### Exercise objective
I need the lines below from the one with "potted plant x1=416" down to the one with "Every distance measurement" reproduced exactly, both ends included, and nothing else.

Saved data entries
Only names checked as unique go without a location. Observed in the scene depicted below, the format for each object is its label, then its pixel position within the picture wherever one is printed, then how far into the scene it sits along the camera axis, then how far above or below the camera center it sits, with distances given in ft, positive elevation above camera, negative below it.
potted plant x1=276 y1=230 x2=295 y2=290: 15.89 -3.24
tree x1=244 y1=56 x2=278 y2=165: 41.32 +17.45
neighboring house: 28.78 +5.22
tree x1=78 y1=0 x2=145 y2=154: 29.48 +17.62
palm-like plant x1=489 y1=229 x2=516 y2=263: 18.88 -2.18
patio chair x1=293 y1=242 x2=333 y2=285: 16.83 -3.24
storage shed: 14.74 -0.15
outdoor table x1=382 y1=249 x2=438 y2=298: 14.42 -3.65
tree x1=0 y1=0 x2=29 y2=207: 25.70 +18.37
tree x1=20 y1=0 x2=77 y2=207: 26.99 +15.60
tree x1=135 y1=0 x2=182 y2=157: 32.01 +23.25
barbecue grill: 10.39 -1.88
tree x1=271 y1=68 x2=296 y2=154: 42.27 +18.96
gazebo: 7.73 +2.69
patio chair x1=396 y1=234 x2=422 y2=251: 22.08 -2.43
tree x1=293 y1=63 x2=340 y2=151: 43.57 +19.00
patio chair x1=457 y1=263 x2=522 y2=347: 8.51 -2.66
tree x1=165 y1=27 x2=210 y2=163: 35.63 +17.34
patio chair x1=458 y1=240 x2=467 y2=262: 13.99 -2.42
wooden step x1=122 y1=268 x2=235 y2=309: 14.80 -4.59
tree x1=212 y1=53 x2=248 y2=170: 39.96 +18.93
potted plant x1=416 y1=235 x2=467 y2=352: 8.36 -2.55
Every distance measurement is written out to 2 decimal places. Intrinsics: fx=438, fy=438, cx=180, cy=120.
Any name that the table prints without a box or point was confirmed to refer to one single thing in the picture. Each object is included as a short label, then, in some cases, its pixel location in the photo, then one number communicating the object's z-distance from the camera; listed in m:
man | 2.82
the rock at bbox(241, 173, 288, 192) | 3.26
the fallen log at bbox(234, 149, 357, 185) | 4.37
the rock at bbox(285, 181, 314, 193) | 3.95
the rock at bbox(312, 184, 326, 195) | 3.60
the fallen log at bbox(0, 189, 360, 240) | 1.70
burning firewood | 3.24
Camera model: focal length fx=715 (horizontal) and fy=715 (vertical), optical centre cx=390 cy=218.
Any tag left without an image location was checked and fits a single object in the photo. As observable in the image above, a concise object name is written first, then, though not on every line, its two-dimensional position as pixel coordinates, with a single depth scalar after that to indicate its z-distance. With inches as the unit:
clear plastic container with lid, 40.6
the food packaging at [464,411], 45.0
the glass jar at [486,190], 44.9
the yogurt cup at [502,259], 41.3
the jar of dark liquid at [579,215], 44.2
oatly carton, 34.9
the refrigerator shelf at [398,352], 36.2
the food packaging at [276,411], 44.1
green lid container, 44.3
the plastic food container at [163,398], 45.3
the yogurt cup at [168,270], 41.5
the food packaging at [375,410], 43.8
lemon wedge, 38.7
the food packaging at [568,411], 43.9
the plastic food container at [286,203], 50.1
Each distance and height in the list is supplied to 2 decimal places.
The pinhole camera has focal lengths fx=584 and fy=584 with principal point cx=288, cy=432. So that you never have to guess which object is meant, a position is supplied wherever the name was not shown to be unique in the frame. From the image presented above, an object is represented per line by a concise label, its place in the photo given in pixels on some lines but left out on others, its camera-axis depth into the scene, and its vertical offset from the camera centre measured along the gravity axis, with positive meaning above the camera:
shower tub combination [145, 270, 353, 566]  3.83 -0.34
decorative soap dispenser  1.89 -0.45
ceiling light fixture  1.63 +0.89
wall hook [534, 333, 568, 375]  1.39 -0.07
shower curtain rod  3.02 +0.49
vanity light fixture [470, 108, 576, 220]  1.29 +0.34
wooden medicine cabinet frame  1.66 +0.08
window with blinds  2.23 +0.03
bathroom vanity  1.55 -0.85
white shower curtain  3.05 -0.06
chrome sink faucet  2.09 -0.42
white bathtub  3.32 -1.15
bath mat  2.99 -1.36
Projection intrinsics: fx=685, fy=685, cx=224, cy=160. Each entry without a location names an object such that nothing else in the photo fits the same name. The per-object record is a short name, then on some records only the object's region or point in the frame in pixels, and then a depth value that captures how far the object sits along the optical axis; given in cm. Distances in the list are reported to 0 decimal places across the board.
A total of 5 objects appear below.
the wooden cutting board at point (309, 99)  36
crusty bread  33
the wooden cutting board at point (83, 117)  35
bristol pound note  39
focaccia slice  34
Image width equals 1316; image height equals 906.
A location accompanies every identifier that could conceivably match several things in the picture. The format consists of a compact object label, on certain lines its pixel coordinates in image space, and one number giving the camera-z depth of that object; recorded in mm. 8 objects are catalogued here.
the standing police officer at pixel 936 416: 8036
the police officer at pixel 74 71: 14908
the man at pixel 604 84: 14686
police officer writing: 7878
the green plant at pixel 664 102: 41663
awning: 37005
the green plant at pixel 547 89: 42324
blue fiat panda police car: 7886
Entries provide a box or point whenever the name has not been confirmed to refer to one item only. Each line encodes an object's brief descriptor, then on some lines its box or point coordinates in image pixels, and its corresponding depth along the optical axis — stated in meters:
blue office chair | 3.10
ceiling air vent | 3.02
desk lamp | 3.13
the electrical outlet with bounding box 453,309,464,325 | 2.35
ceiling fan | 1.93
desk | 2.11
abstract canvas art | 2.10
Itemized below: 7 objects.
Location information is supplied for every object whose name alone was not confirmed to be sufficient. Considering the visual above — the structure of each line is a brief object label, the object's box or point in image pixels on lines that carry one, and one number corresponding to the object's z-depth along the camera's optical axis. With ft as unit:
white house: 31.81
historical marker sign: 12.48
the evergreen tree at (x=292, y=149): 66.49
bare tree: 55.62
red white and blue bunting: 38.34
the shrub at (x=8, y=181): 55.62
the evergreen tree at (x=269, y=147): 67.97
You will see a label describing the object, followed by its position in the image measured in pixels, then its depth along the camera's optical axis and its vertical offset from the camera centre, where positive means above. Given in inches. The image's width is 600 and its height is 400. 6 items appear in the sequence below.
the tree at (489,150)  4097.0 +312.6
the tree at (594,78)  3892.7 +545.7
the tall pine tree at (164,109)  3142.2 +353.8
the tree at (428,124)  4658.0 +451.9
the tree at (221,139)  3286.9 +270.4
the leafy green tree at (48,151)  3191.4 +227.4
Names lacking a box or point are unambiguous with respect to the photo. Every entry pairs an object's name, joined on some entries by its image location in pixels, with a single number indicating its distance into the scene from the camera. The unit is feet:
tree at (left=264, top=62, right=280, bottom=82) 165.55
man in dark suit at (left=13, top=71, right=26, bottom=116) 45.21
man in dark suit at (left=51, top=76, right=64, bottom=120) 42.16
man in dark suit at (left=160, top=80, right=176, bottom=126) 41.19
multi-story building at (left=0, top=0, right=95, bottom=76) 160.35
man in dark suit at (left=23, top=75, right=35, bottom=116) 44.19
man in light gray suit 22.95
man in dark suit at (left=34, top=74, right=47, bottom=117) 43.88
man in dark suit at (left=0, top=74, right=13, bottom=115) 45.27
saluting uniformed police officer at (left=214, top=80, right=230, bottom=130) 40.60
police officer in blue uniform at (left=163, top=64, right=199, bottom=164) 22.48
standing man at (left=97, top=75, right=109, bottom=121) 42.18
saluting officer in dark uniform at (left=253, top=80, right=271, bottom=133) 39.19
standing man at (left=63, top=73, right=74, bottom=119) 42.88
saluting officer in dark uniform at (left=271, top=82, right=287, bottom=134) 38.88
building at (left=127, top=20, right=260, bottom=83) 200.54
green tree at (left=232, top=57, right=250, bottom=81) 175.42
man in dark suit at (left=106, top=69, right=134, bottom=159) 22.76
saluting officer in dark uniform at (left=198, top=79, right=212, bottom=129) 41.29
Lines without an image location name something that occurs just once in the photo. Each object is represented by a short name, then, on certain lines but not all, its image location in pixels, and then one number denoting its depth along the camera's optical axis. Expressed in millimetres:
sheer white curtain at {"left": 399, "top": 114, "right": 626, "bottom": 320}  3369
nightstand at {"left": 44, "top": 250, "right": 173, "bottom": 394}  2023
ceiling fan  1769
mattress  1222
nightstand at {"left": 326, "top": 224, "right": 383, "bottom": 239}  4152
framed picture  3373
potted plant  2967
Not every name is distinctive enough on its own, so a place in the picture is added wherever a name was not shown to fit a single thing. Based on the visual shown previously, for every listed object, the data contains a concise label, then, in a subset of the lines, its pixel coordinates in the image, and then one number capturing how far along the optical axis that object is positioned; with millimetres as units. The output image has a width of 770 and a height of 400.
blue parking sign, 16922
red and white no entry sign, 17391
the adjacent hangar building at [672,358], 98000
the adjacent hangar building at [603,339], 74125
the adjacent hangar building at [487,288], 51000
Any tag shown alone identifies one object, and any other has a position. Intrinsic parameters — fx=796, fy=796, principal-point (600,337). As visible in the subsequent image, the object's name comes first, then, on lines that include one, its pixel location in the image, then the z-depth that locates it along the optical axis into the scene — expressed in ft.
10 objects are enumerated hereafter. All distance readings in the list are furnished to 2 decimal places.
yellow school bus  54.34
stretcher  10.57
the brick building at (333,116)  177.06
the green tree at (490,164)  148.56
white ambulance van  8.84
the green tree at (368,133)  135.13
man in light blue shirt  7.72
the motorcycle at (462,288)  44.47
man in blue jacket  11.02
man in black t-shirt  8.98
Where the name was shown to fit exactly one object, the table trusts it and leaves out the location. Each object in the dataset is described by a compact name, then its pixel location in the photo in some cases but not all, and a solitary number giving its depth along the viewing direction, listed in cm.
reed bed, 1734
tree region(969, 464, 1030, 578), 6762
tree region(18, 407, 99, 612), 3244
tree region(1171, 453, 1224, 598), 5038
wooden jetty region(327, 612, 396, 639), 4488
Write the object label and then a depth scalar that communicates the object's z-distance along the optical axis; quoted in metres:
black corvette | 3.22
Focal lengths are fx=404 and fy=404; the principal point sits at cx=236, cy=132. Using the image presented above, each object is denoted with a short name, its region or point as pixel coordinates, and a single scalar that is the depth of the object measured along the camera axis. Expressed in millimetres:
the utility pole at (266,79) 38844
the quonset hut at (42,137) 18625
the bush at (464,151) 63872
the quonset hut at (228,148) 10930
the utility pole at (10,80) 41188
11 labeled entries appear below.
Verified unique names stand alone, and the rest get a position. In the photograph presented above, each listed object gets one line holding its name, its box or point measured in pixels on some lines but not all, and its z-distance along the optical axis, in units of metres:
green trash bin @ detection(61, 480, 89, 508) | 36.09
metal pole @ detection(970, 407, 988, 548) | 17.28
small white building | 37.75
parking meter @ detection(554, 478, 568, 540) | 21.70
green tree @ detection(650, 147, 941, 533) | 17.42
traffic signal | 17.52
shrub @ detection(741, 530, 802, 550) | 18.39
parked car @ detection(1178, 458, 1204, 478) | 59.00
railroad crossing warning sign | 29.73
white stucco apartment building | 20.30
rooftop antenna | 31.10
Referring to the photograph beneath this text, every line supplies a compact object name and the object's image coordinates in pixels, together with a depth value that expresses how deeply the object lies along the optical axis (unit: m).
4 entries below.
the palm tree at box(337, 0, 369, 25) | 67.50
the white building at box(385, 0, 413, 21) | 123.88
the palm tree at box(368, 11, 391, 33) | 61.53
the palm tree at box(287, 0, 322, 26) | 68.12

### Solution
potted plant x1=416 y1=235 x2=467 y2=352: 8.36 -2.55
Every distance measurement is written out to 2 decimal places. Intrinsics: fx=438, fy=438, cx=180, cy=120.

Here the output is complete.